A million people a year die in car collisions around the world and we want that number to be zero. We invite you to help us build an InsurTech company that uses rich customer insights, advanced technology, and data science to save lives by preventing car collisions before they happen. We recently launched our first product, hiroad.com, a cloud native insurance solution that rewards people for the act of driving well.
With impressive funding, a compelling vision, and a world-class team, we're poised to re-engineer a trillion-dollar category from the ground up- and that's just where we're beginning. Longer term, we're out to change behavior and promote mindful living at a societal level.
The data science team builds the data-driven features of the company.
Requirements for all data scientists
- Demonstrable expertise building and supporting machine learning models deployed to production
- Expert in Python and core libraries used by data scientists (Numpy, Scipy, Pandas, Scikit-learn, Matplotlib/Seaborn, etc.)
- Experience using Jupyter notebooks
- Experience working with large or fast moving data sets
- Qualified for one of the the specializations below
Specialization: Machine Learning
- Scikit-learn expert: This means you have rolled your own transformers and estimators, which you chained together in a pipeline and found optimal hyperparameters via a randomized grid search (or some other method).
- Pandas and Numpy expert: You have used pandas enough to run into its rough parts. Very likely you read Wes’ book. You are fluent with Numpy and array oriented programming in general.
- Modern techniques: You are deeply familiar with different validation pitfalls, understand how to effectively ensemble several models, and have experimented with different hyperparameter optimization methods.
- Modern data: You have built models using unstructured data such as text or images. You have built time series models using econometric approaches as well as machine learning approaches. Deep algorithmic understanding: You know all the nitty-gritty details of your favorite machine learning algorithms.
- Statistical rigor: You should have a solid foundation of the statistics behind standard statistical design methods such as A/B testing and multivariate testing. For example, you should know how to deal with clustering and should be able to determine the standard errors of different statistics through simulation.
- Multi-armed bandit models: You know how to implement the technique and how to write a good cost function.
- Modern techniques: You can build a model that powers an app that serves a unique arrangement of diverse components to each user such that the specific components served were chosen to maximize the specific user’s probability of selecting a call to action (i.e. using machine learning to identify complex heterogenous treatment effects).
- War stories: You must be able to talk about times you ran experiments in a complex environment and what you learned from the effort
- Specific experience in marketing optimization is a plus.
- Industry experience: You have solid P&C experience and have had a significant role in building either pricing or underwriting models.
- Insurance algorithms: Regulators love GLMs. You must be an expert in GLMs.
- Modern tools: Maybe you used SAS in the past, but know you should be comfortable building models with Python.
- Salary: We invest in first-rate people and pay top-of-market salaries for most positions, factoring in experience and talent. We do not offer equity.

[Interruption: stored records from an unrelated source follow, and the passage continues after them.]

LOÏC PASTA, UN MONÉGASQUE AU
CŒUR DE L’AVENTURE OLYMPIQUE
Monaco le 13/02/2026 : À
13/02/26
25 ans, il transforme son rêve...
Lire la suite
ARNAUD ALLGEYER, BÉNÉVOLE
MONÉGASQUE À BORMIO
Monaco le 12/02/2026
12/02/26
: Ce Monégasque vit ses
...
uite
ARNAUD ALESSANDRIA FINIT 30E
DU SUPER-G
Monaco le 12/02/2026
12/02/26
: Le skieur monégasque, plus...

- Benefits: Medical, dental, vision, 401(k), wellness reimbursement, four weeks of vacation + six weeks of parental leave, and great work-life balance. Plus on-site shower and bike stalls, and panoramic views of San Francisco.
- Location near Montgomery BART station in the financial district.
- Location: San Francisco, CA
To apply for this role, you must complete a simple tech challenge based on the specialization you choose. Each specialization has a unique coding exercise.
Machine Learning simple tech challenge
Marketing simple tech challenge
Insurance simple tech challenge
All are welcome at Blue Owl. We are an equal opportunity and affirmative action employer who values diversity and inclusion and looks for applicants who understand, embrace and thrive in a multicultural world. We do not discriminate on the basis of race, color, ancestry, religion, sex, national origin, sexual orientation, age, citizenship, marital status, disability, gender identity or Veteran status. Pursuant to the San Francisco Fair Chance Ordinance, we will consider for employment qualified applicants with arrest and conviction records.